Testo fornito:
---+---

IL VALORE AGGIUNTO: LA GUERRA

di Raniero La Valle

La Valle Resistenza e pace per n 6 di Rocca

(rocca@cittadella.org )

Dovrebbe essere una festa che un popolo raggiunga l’indipendenza. Ma quella del Kosovo può cambiare la festa in pianto. Essa giunge puntuale, dopo una guerra fatta apposta dalla NATO (proprio così: la NATO pretese di operare allora come un vero e proprio soggetto sovrano, e non più come una alleanza di Stati sovrani). La guerra della NATO fu fatta con un duplice obiettivo, uno palese ed uno occulto: quello palese era di liquidare il regime di Milosevic (e Milosevic stesso) per annettere la Serbia all’Occidente; quello occulto era di procurare al Kosovo l’indipendenza, perseguita dai guerriglieri dell’UCK, che allora però venivano chiamati patrioti e non terroristi. L’indipendenza del Kosovo doveva essere il premio agli irredentisti albanesi per aver fornito il pretesto della guerra contro la Iugoslavia.

Quella cambiale tuttavia non poté essere subito pagata, per gli intralci della Russia, di una parte dell’Europa e dell’ONU. Ed ecco ora è venuto il tempo: la secessione è stata proclamata e Stati Uniti ed Europa (ma non la Spagna) si sono affrettati a riconoscere il nuovo Stato. La Serbia protesta, perché si sente amputata di un pezzo di sé, e staccata dalle sue radici, che pur oggi sono tanto di moda; e lamenta che la comunità internazionale abbia favorito il distacco del Kosovo al di fuori di una soluzione negoziata e nonostante che Belgrado avesse riconosciuto alla provincia albanese un’autonomia che giungeva fino ad oltre il novanta per cento delle competenze statali.

---+---

Dati raccolti:
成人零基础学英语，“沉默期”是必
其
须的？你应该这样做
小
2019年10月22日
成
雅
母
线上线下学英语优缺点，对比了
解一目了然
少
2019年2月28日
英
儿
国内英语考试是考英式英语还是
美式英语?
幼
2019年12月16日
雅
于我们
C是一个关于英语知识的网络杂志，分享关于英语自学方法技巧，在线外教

---+---

Elenco compiti:
- a) Aggiorna l'articolo sul Kosovo riscrivendo tutto da "di Raniero La" fino a "contro la Iugoslavia.", con "Alleanza atlantica" al posto di "NATO".
- b) Nell'articolo sul Kosovo, quale Paese europeo non si è affrettato a riconoscere il nuovo Stato?
- c) Riassumi in forma più breve il paragrafo dell'articolo sul Kosovo che comincia con "Quella cambiale tuttavia", senza perderne i fatti principali.

Risposte in ordine:
- a)
di Raniero La Valle

La Valle Resistenza e pace per n 6 di Rocca

(rocca@cittadella.org )

Dovrebbe essere una festa che un popolo raggiunga l’indipendenza. Ma quella del Kosovo può cambiare la festa in pianto. Essa giunge puntuale, dopo una guerra fatta apposta dalla Alleanza atlantica (proprio così: la Alleanza atlantica pretese di operare allora come un vero e proprio soggetto sovrano, e non più come una alleanza di Stati sovrani). La guerra della Alleanza atlantica fu fatta con un duplice obiettivo, uno palese ed uno occulto: quello palese era di liquidare il regime di Milosevic (e Milosevic stesso) per annettere la Serbia all’Occidente; quello occulto era di procurare al Kosovo l’indipendenza, perseguita dai guerriglieri dell’UCK, che allora però venivano chiamati patrioti e non terroristi. L’indipendenza del Kosovo doveva essere il premio agli irredentisti albanesi per aver fornito il pretesto della guerra contro la Iugoslavia.

- b) La Spagna.

- c) L'indipendenza del Kosovo non poté essere concessa subito per gli intralci di Russia, di parte dell'Europa e dell'ONU. Ora la secessione è stata proclamata e Stati Uniti ed Europa, tranne la Spagna, hanno subito riconosciuto il nuovo Stato. La Serbia protesta perché si sente amputata di una parte di sé e staccata dalle sue radici. Lamenta inoltre che il distacco sia stato favorito al di fuori di una soluzione negoziata, benché Belgrado avesse riconosciuto alla provincia un'autonomia oltre il novanta per cento delle competenze statali.